Exercise data section start

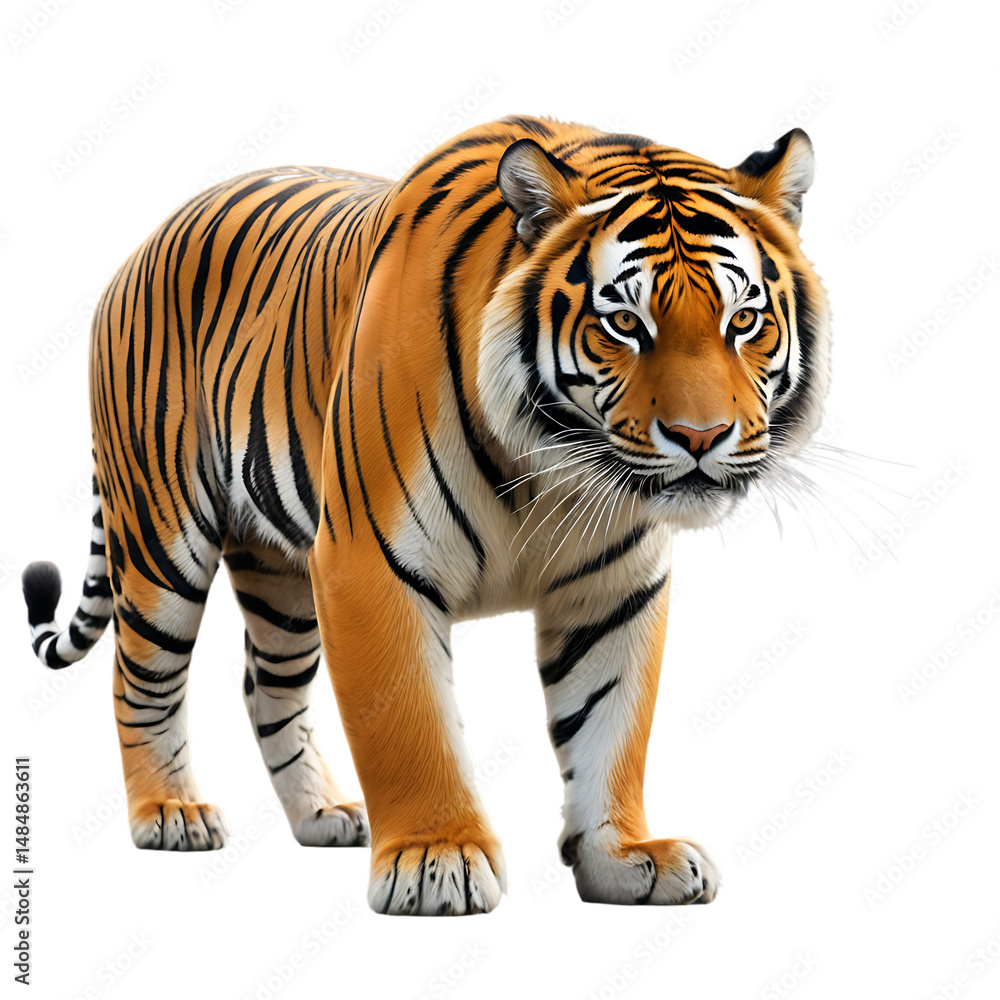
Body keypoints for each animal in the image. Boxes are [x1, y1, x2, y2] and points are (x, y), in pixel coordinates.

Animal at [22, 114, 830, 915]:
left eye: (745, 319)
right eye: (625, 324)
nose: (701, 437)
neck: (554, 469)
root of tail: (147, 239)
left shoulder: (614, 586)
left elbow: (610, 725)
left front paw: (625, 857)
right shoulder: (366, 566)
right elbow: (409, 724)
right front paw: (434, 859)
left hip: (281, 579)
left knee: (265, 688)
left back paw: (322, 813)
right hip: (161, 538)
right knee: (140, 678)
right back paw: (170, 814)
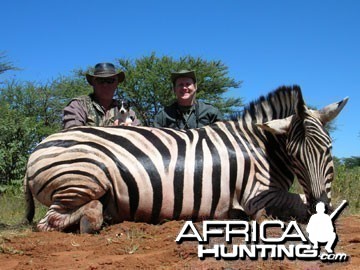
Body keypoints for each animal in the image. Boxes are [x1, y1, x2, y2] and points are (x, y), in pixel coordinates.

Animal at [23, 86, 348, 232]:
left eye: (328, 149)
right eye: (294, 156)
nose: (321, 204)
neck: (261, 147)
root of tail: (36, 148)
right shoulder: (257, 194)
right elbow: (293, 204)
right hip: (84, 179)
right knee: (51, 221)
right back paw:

Exercise data section end
Exercise data section start

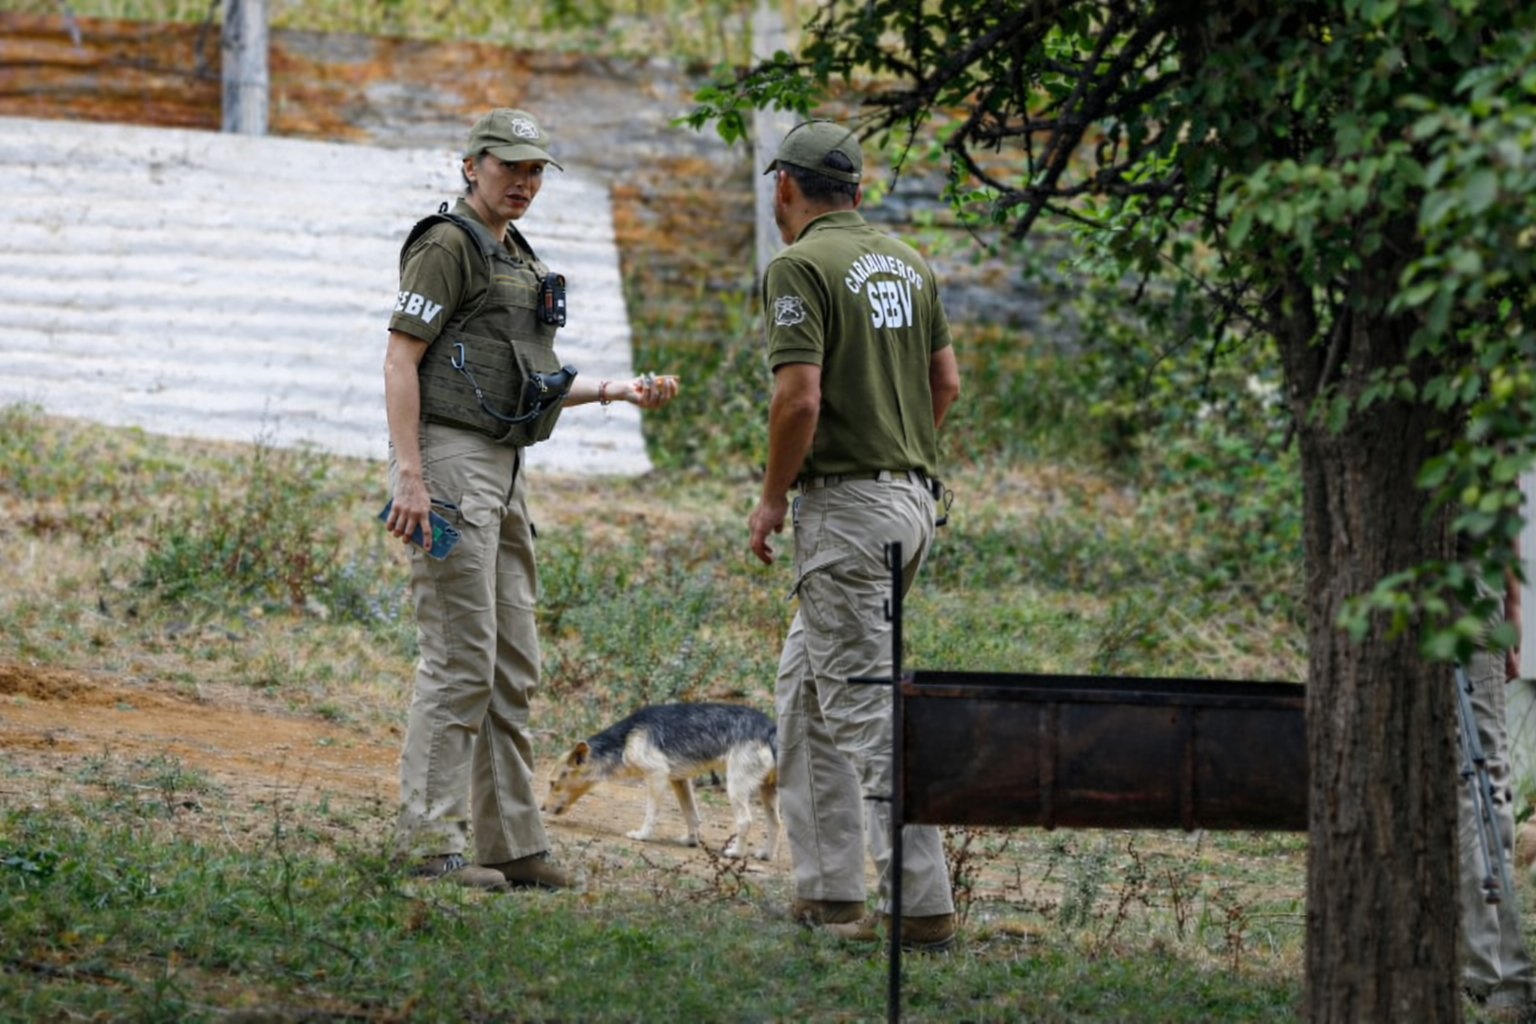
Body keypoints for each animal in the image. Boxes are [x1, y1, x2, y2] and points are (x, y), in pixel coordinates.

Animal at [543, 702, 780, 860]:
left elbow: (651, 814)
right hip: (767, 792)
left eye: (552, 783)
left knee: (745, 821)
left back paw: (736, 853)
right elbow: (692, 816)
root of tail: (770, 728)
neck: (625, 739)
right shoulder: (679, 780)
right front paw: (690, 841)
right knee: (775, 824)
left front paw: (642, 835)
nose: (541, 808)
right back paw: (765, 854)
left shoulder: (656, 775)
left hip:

Exercise data section end

→ **Problem**: Within the data above, pick out all lines holding the word "knee".

→ **Answer section**:
left knee: (265, 688)
right knee: (140, 678)
right knee: (51, 221)
left knee: (745, 821)
right knee: (775, 824)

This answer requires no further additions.